Por isso mesmo, e com referência aos processos que têm corrido nos tribunais nacionais, as ordens para a AT foram as de recorrer até onde a lei lhe permitisse. Num primeiro caso que o Fisco perdeu no tribunal arbitral o Supremo Tribunal Administrativo recusou o recurso interposto pelo Fisco e um outro recurso, este para o Tribunal Constitucional foi igualmente recusado. O Fisco teve então de pagar o imposto cobrado a mais por não ter considerado a idade do veículo no cálculo dos valores a liquidar.

 

Num outro processo, que a AT também perdeu no tribunal arbitral, foi aceite um recurso para o Tribunal Constitucional, sendo que se aguarda ainda uma decisão.

 

Não optando o Governo por mudar a lei – podia aproveitar a proposta de Orçamento do Estado para 2020, mas decidiu não o fazer – o próximo passo deverá ser o tribunal europeu. "Se Portugal não agir no prazo de um mês, a Comissão pode decidir instaurar um processo no Tribunal de Justiça da UE", avisava Bruxelas em novembro.
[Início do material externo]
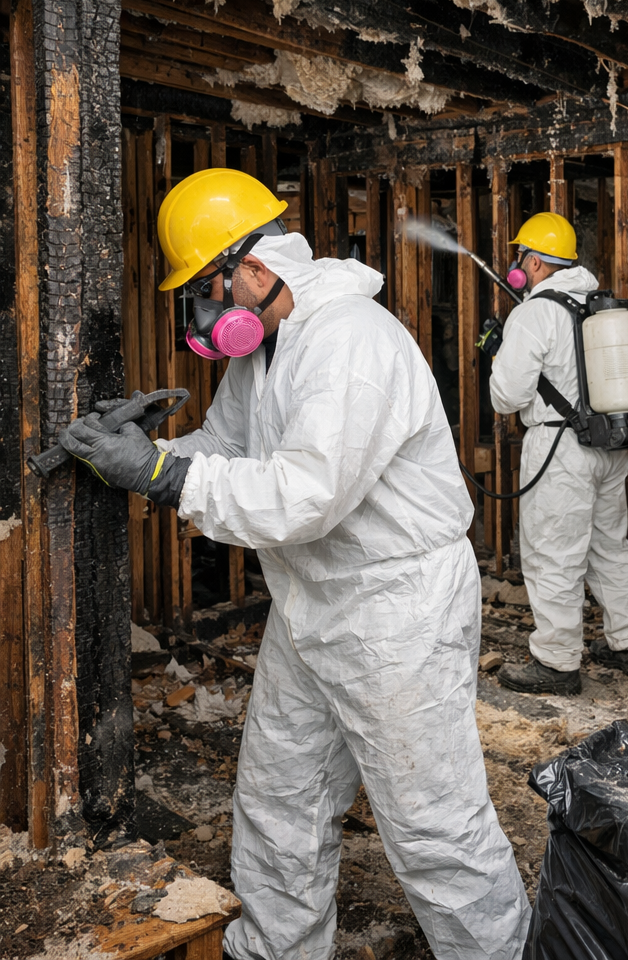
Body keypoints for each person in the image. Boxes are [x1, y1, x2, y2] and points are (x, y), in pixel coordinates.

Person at [59, 168, 529, 960]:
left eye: (207, 288)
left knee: (431, 824)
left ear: (254, 268)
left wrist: (162, 477)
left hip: (395, 607)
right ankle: (274, 949)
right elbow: (228, 450)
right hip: (311, 598)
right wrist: (143, 452)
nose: (204, 313)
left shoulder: (351, 341)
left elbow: (305, 493)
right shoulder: (265, 349)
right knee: (281, 794)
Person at [487, 212, 628, 696]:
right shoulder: (595, 306)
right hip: (606, 441)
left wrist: (499, 353)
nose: (517, 264)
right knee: (609, 546)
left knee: (551, 554)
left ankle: (557, 663)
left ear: (533, 262)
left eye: (521, 256)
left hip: (559, 448)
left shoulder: (535, 312)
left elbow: (506, 397)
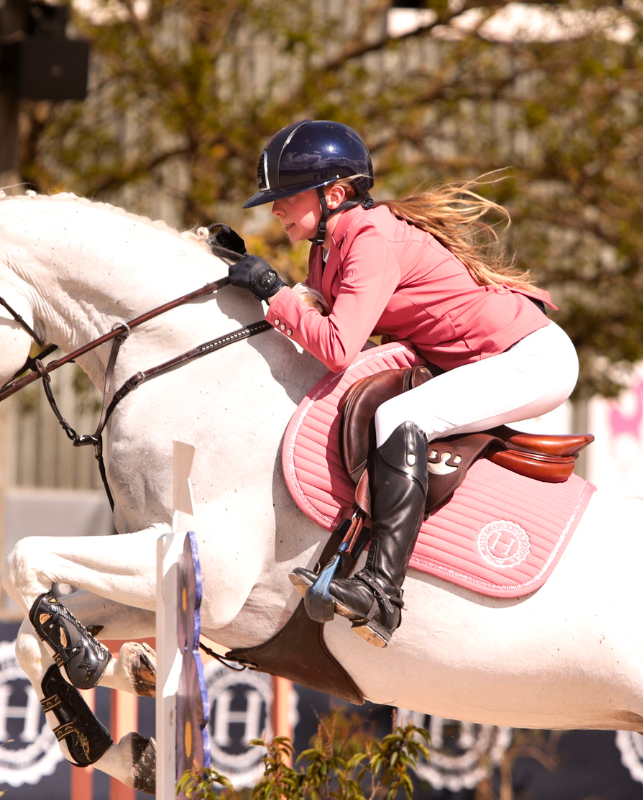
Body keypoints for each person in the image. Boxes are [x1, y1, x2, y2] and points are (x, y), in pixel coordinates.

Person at [229, 119, 579, 648]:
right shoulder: (326, 245)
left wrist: (274, 290)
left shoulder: (368, 237)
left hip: (530, 360)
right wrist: (245, 278)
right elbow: (313, 309)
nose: (275, 208)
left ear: (335, 194)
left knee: (399, 416)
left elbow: (338, 348)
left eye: (285, 197)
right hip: (488, 358)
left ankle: (382, 592)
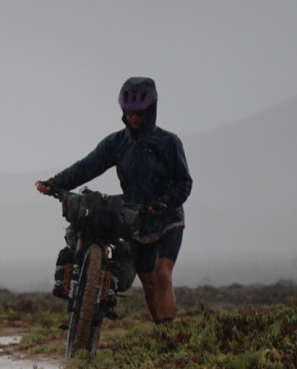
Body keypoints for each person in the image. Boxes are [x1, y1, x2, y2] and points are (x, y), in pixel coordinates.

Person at [36, 77, 192, 324]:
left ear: (151, 110)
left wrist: (165, 202)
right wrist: (55, 182)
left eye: (140, 113)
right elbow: (87, 167)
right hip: (135, 219)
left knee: (163, 274)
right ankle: (162, 332)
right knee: (149, 282)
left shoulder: (169, 142)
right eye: (129, 113)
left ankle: (169, 334)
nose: (134, 118)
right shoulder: (117, 143)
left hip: (168, 218)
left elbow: (185, 183)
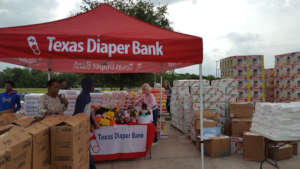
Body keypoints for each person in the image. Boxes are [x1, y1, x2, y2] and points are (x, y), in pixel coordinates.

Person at [73, 78, 97, 169]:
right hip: (81, 126)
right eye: (92, 85)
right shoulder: (82, 97)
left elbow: (88, 111)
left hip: (85, 125)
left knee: (86, 148)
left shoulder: (87, 95)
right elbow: (78, 114)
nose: (93, 87)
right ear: (87, 86)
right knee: (86, 149)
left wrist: (92, 122)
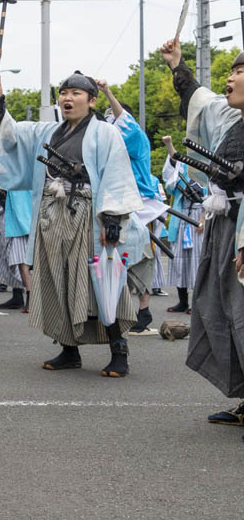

Se assim for, o tribunal poderá obrigar o país a mudar a lei e também impor sanções financeiras.
 

Braço-de-ferro antigo

Uma alteração ao código do Imposto Sobre Veículos (ISV) em 2017 veio onerar os veículos usados importados com uma tributação superior à aplicada no mercado nacional. A mudança apanhou o setor desprevenido, até porque já em 2016 o Estado havia sido condenado no Tribunal Europeu por uma questão semelhante - no cálculo do valor tributável não levava em conta a sua desvalorização antes de atingirem um ano nem a desvalorização superior a 52% no caso terem mais de cinco anos. O TJUE considerou que se violava a lei europeia que proíbe os países de fazer incidir sobre artigos importados ónus superiores aos aplicados a produtos nacionais similares. A lei foi então mudada, passando a ter em conta a idade do carro, mas limitou-se a aplicação das percentagens de redução à componente cilindrada e não à componente de emissão de CO2. A Comissão abriu um procedimento de infração no início de 2019 e o governo respondeu em maio. Bruxelas, contudo, não foi sensível à argumentação nacional e avançou com um parecer fundamentado com uma ameaça velada: A lei tem de mudar e mais vale que isso aconteça rapidamente.